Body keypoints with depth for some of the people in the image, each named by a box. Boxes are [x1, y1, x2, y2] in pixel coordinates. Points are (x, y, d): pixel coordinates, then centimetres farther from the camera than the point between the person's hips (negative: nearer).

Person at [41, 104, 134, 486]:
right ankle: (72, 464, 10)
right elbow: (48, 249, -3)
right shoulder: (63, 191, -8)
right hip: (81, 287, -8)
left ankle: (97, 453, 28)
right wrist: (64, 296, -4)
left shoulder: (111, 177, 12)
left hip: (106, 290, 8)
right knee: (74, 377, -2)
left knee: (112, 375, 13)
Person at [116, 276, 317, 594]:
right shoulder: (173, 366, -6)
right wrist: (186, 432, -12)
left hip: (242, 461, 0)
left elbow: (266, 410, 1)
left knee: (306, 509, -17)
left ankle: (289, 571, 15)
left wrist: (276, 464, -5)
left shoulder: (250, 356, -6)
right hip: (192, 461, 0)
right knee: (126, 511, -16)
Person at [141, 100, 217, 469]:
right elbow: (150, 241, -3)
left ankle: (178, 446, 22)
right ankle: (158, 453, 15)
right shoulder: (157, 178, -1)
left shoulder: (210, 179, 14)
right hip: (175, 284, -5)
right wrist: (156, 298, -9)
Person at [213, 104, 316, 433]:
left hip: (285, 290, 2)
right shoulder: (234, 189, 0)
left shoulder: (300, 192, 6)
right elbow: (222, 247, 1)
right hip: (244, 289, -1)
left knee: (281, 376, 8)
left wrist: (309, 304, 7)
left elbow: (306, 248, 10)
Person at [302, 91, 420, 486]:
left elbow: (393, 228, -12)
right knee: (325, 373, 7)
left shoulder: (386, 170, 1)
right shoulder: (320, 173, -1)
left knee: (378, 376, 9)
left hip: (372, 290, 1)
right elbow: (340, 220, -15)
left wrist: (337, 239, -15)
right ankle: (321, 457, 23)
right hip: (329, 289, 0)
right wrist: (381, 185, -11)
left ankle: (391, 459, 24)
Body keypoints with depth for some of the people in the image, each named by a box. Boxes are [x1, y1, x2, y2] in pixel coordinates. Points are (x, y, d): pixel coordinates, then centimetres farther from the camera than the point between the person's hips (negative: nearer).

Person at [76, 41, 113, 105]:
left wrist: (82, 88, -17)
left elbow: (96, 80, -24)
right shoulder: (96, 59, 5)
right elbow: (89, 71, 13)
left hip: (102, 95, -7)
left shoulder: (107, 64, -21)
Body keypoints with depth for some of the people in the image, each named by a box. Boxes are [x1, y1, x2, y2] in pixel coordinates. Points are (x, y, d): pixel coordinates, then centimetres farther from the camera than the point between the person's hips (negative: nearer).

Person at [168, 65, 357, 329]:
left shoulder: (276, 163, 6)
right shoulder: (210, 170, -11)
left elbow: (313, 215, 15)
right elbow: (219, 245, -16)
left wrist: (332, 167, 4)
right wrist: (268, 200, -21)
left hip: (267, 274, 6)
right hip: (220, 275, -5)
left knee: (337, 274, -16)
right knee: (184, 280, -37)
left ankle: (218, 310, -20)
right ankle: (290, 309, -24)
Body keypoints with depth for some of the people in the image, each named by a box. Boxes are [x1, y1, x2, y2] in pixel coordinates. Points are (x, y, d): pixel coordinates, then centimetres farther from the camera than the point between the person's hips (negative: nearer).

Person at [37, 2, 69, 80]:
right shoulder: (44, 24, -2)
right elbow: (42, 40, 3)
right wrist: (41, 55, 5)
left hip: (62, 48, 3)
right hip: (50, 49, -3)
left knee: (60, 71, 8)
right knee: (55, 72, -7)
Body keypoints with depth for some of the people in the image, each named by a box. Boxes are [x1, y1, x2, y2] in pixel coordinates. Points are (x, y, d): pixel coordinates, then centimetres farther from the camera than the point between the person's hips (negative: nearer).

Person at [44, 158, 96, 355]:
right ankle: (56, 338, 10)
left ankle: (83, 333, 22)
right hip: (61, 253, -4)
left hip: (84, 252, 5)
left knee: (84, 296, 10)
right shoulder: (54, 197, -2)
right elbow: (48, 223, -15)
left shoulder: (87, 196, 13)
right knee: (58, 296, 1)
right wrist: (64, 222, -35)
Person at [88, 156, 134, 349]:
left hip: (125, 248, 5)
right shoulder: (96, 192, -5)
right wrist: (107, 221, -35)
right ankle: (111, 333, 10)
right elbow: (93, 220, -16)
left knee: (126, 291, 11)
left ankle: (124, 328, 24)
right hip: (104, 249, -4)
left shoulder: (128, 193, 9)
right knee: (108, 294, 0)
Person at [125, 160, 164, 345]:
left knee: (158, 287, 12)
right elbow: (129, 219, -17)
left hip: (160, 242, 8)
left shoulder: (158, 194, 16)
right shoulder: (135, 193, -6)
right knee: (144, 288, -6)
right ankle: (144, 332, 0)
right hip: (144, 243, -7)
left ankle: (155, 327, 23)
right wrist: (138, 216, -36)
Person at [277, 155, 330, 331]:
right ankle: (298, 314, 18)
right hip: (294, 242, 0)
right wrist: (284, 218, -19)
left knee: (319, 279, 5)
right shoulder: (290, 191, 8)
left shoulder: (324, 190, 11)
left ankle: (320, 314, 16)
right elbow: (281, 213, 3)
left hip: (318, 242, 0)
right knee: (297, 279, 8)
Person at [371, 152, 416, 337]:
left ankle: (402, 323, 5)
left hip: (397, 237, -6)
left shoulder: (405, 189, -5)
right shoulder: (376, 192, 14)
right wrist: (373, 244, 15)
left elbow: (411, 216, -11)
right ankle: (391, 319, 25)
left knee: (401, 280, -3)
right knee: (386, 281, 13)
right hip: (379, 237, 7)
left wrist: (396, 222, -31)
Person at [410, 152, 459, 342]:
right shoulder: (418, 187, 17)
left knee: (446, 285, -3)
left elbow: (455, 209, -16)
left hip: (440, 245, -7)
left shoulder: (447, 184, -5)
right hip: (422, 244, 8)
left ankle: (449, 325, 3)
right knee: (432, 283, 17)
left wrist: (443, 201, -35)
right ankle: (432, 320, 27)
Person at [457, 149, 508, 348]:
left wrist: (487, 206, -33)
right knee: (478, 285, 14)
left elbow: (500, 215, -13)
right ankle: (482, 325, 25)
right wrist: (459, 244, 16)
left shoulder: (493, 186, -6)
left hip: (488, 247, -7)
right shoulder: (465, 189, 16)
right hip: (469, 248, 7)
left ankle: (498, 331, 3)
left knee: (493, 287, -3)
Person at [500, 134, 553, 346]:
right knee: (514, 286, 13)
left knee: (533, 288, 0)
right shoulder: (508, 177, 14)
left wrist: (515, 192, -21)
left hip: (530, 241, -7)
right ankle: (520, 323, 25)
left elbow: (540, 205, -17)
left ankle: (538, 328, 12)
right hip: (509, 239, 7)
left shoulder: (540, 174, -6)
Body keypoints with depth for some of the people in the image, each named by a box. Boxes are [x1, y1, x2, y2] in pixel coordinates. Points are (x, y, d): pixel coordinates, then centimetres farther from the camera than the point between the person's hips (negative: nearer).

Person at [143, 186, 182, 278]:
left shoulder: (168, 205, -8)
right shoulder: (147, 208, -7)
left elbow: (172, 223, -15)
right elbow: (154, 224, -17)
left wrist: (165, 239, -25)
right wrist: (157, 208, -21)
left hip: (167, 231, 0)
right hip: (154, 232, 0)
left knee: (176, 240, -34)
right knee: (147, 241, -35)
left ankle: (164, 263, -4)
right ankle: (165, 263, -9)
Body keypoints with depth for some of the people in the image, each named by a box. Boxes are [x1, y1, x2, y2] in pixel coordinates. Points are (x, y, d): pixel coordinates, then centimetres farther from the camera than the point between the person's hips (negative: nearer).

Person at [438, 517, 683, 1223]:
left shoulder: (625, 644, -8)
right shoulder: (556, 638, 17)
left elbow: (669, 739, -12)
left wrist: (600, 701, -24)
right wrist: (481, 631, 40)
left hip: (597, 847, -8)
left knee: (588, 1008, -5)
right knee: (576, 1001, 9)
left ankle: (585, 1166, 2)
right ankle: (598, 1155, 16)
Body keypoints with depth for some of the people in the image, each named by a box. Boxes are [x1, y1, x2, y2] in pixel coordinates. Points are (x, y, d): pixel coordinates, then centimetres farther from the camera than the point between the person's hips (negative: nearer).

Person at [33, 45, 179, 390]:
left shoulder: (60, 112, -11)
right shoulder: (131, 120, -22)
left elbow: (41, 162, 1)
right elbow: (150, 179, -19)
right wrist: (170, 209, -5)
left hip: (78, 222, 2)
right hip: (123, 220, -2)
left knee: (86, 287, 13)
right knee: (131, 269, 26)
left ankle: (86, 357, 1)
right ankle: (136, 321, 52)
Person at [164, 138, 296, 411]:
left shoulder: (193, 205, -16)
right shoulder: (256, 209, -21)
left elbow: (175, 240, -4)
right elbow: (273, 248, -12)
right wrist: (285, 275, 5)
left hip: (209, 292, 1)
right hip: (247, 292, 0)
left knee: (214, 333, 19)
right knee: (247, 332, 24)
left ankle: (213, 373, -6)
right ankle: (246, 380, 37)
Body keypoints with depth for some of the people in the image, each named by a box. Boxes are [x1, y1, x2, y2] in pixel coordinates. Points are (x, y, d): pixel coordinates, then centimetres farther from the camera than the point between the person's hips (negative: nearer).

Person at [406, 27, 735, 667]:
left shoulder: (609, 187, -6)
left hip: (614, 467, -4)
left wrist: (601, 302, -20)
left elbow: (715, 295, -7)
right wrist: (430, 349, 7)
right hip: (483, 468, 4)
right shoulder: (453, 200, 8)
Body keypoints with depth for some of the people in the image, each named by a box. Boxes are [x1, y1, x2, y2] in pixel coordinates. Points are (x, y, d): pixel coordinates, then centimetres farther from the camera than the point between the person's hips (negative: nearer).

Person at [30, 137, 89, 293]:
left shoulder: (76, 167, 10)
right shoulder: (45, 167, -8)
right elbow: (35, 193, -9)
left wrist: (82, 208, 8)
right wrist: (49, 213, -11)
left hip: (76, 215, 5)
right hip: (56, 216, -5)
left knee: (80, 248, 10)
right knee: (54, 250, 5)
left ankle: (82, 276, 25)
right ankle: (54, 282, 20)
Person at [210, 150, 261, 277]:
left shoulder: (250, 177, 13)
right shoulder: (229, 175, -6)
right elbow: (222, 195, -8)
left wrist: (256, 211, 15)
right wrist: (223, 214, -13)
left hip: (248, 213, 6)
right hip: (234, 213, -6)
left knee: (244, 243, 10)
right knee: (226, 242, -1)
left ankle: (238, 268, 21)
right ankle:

Exercise brief —
Take the lines from the start of the items through the line containing "right knee: (126, 511, -16)", both included, and write them out again with "Person at" changed to "Individual at" and nothing else altered.

Solution to the exercise —
Body keypoints with depth for some of the people in the image, each named by a box. Boxes are [x1, y1, x2, y2] in pixel coordinates. Points are (x, y, d): pixel coordinates, then centimetres farther from the camera than the point between the person's hips (negative: nearer).

Individual at [41, 104, 134, 486]:
right ankle: (72, 464, 10)
right elbow: (48, 249, -3)
right shoulder: (63, 191, -8)
right hip: (81, 287, -8)
left ankle: (97, 453, 28)
right wrist: (64, 296, -4)
left shoulder: (111, 177, 12)
left hip: (106, 290, 8)
right knee: (74, 377, -2)
left knee: (112, 375, 13)
Individual at [116, 276, 317, 594]:
right shoulder: (173, 366, -6)
right wrist: (186, 432, -12)
left hip: (242, 461, 0)
left elbow: (266, 410, 1)
left knee: (306, 509, -17)
left ankle: (289, 571, 15)
left wrist: (276, 464, -5)
left shoulder: (250, 356, -6)
right hip: (192, 461, 0)
right knee: (126, 511, -16)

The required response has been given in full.